Kitaptaki en önemli motif, Baba- Oğul ilişkisi motifidir ve romanın iskeletini oluşturmaktadır. Bu motif, yazarın ölümleri hazmetmeye çabalarken kaçınılmaz olarak kanalize olduğu ve ameliyat masasına yatırmak zorunda kaldığı bu ilişki, Hafız Mustafa’yla Suat; Suat’la Mahmut; Mahmut’la da oğlunun  ilişkisi olarak ele alınmaktadır. Tüm bu ilişkilerin ortak noktasında babanın oğlunu iş-güç yüzünden neredeyse görmediği, hatta yok saydığı, aynen kendileri gibi onların  da nasıl olsa büyüyüp gideceklerini sanmaları vurgulanırken, oğulların ise babalarından gelecek yakınlığa ihtiyaçları olduğu, gelişmeleri sırasında özellikle babaları tarafından farkedilmeleri gerektiği, onlardan takdir bekledikleri ve bunu pek ender görebildikleri, sonunda aralarındaki ilişkinin hastalıklı bir ilişkiye dönüştüğü anlatılmaktadır. Yazara göre,  baba oğul ilişkisi belli özellikler taşımaktadır: Artık hayatta olmayan oğulun özellikleri babada bulunabilir ve bu nedenle baba kendisini tanıyarak oğlunun anlayabilir: “Oğlunun da duygularını anlamaya yarayabilirmiş bu an’lar: ‘Bir insanın hayat boyunca edindiği kimliğin sırları yaşayagelmekte olduğu hayatın yanı sıra hücrelerinde de saklanmaz mıydı zaten hep?’ (S: 49). Oğul babaya er geç benzer. Yazar Mahmut’un, yani kendisinin babasına benzediğini kabul etmek zorunda kalır: “Mahmut’sa bütün bir gece boyunca anlattıklarından sonra gözümde giderek babasına benzemeye başlamıştı…” (S 96). Baba oğul ilişkisi, bir çeşit can dostu – can düşmanı ilişkisidir yazara göre, nitekim babasını öldürmek istediğini belirtmesinin hemen ardından Mahmut, “onunla güreşmek, bir an için olsun baba kokusunu duymak, bu ellerde gizemli bir kudret bulduğundan” onlara dokunmak istermiş (s 77). Buna benzer örnekler çoğaltılabilir: Barışma ikliminde yazar babasını şefkatle karşılarken onu öldürmek isteğini yeniden hatırlar. Sonra da “ilk kez o anda bağışlamak istemiştim babamı!” (s 149) diyerek onunla barışmak için en büyük adımı atar. Artık romanın sonuna doğru, Mahmut babasıyla barışmıştır. Öte yandan yazar, Mahmut’un babasına işinde yardımcı olmasından bahsederken, “Mahmut hiç öğünmez olur muydu babasıyla, nitekim yükleme işlerinde yirmi dakika yerine dört beş saat tehir olur muydu hiç?” diyerek babasına arka çıkmaktadır  (s- 173). 

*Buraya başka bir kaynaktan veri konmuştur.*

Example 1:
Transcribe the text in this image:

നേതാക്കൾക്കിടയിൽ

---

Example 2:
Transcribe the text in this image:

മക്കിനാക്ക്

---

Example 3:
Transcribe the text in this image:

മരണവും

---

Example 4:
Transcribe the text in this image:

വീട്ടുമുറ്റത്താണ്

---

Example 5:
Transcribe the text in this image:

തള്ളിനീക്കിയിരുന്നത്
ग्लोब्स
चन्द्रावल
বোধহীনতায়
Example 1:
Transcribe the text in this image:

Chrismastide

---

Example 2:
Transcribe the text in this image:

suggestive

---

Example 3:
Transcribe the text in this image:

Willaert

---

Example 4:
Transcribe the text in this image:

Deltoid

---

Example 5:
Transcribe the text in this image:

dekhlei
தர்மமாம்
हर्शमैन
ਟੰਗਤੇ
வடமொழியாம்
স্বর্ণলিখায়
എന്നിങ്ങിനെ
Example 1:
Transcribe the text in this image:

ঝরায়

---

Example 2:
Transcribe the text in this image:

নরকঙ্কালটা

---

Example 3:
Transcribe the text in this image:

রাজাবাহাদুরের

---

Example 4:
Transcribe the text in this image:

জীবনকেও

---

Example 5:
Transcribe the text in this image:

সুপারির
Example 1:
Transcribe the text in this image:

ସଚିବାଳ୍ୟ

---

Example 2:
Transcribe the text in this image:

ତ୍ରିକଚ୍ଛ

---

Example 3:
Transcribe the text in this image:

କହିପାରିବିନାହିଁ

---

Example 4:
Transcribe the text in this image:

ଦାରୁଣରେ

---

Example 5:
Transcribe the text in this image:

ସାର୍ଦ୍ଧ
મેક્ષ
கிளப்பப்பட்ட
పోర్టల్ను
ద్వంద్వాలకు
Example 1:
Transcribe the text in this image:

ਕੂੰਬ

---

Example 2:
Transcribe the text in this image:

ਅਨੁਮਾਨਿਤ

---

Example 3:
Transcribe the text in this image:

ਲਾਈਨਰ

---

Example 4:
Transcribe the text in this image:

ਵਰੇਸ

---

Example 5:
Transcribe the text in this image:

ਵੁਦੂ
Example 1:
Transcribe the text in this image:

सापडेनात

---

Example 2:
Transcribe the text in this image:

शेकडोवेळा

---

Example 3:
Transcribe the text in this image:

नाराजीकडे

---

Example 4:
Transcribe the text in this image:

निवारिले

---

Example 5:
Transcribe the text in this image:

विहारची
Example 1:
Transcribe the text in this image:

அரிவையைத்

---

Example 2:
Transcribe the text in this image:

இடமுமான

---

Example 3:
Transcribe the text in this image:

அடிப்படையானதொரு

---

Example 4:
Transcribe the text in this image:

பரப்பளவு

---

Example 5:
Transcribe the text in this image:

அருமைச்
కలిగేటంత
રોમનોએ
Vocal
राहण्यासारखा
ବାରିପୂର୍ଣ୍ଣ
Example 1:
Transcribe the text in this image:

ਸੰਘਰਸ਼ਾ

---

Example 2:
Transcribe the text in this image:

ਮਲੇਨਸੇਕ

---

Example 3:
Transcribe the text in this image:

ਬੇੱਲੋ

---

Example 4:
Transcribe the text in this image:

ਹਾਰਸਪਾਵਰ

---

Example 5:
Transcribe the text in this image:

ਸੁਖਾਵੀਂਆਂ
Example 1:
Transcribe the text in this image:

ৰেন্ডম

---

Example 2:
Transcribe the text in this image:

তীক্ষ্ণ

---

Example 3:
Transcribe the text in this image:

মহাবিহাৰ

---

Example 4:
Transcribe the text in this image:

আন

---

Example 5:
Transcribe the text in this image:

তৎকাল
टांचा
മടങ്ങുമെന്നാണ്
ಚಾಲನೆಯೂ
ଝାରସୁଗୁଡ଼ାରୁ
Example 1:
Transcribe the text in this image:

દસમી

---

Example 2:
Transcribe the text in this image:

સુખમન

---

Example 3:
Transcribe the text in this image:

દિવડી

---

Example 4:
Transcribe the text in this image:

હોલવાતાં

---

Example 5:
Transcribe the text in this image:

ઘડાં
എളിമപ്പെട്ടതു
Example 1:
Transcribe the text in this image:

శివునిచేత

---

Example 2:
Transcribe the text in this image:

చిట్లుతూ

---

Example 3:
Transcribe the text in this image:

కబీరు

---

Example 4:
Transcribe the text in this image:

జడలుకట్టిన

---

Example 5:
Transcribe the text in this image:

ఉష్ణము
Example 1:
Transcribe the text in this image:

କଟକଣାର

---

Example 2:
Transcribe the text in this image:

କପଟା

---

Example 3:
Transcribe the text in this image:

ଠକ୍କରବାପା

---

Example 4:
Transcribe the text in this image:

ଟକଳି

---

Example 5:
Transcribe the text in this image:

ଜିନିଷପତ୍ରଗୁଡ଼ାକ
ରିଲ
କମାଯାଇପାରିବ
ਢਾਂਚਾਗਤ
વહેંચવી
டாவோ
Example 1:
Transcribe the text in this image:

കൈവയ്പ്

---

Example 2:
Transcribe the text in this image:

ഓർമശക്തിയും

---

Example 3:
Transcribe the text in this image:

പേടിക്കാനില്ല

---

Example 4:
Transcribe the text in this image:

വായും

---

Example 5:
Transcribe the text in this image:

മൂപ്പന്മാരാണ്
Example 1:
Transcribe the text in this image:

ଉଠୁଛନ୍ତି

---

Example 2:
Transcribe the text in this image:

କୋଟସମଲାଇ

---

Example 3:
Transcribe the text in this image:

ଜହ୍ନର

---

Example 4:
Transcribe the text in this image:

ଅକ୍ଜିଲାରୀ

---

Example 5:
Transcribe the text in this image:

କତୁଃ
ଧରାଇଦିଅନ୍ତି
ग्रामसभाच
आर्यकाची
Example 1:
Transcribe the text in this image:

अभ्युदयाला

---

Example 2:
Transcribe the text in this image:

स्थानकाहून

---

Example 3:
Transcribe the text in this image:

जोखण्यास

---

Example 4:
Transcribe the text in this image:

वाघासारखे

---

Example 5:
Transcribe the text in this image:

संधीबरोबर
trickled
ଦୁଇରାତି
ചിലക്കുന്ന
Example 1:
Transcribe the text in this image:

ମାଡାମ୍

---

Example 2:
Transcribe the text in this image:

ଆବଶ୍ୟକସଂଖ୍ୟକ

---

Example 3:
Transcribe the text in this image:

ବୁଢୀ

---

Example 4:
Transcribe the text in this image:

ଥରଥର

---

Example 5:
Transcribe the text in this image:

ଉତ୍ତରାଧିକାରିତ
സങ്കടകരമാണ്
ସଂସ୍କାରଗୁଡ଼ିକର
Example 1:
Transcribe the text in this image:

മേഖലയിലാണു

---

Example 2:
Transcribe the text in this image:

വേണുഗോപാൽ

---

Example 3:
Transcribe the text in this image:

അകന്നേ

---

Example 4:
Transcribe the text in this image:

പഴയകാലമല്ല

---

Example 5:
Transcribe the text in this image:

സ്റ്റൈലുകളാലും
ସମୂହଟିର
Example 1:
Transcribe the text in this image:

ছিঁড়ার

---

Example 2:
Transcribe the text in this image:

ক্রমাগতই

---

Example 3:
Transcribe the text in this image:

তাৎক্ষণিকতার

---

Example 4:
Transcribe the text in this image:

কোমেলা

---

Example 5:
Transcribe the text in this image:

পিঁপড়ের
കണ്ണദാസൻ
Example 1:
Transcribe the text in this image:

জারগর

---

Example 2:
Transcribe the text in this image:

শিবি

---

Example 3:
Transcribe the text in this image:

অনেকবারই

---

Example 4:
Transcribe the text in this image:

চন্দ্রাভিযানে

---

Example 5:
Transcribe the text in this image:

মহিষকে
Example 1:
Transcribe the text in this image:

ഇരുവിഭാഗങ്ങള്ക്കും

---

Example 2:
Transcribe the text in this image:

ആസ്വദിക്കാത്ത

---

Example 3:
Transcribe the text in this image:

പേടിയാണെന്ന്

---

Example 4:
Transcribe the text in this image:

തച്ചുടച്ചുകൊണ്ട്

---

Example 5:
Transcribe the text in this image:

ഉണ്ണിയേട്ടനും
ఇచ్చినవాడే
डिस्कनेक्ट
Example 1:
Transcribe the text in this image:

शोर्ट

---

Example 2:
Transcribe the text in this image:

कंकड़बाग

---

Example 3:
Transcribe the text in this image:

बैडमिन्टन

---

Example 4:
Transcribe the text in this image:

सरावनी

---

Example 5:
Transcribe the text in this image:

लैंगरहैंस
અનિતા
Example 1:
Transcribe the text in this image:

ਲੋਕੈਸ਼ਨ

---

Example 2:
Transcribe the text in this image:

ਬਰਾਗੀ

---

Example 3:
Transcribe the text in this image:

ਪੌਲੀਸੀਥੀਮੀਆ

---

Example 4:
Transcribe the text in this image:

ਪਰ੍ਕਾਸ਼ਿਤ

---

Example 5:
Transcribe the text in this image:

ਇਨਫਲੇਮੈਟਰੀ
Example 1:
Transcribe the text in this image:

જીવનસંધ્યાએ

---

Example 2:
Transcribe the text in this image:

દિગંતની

 Romanın ruhuna uygun olarak Suat, babasının yanında çok ender olarak mutlu olmuş, çoğu zamansa iletişimleri sorunlu olmuştur. Suat’ın ilk mutluluklarından biri, çocukluğunda baba kokusunu ilk kez duymasıdır baba kucağında... Bunu ifade etmek için, “...çıraya rağmen babamın kokusunu ilk kez o gün duymuştum çünkü, babam o sırada 'baba' gibi kokuyordu da...” diyecektir (s 24). Yaşadığı mutlu anlardan bir diğeri ise,  babasıyla taş atma oyunu oynamasıdır; Suat hesap dersinden sınıfta kalmasına rağmen babası ona hiç kızmamış ve onunla oyun oynamıştır (s 19). Ancak babasıyla çoğu zaman da sorunlar yaşamıştır. Örneğin ilk rahatsızlıklarından birini anlatırken Suat; “...ama zaten babam bir kızıyor bir övüyordu beni ve ben onu hiç anlayamıyordum artık...” demektedir (s 35. Buna ek olarak, hemen tüm baba ile oğul arasında görülen rekabet duygusu burada da görülüyor: Suat’ın babası geliniyle ilk karşılaştığında, “Oğlumun yaptığı karakalem resimden çok daha güzelmişsin!” der. Oğulun babaya duyduğu tepkiyi en iyi anlatan olaylardan biri de  Suat’ın,  babasının kendisi için yapmış olduğu tüm masrafları ödeyerek onunla sonsuza kadar bağını koparmak, böylece içinde kalan o tek duyguyu, (…) hâlâ duymakta olduğu ‘minnet’ duygusunu yok etmek” istemesi gösterilebilir (s 86). Bu sorunlu gidişe bir son vermek, babasının son günlerine denk düşer. Eczacı Hafıza Mustafa artık işe gidemeyecek kadar hastadır ve bu nedenle onunla çatışmanın bir anlamı kalmamıştır. Böylece de Suat kendisini babasına kabul ettirmeye başlamıştır. Eczanenin alacaklarını alıp borçları ödedikten sonra babasına verdiği para için, “’Oğlum bu para senin, sen beni son kez eczaneye götür yeter!’ demekle yetinmiş babası,” gittikleri eczanedeyse, “...tabii o böyle konuşurken baba oğul birbirlerine arkalarını dönmüş olabilirlerdi, o sırada her ikisinin de gözyaşlarını tutamayıp ağladıkları anlaşılmasın diye!” diyerek Suat’ın babasıyla barıştıklarını ilan eder bize yazar (s 146-147). Bu barışma,  tüm çözümlerin ve tüm barışmaların başlangıcıdır.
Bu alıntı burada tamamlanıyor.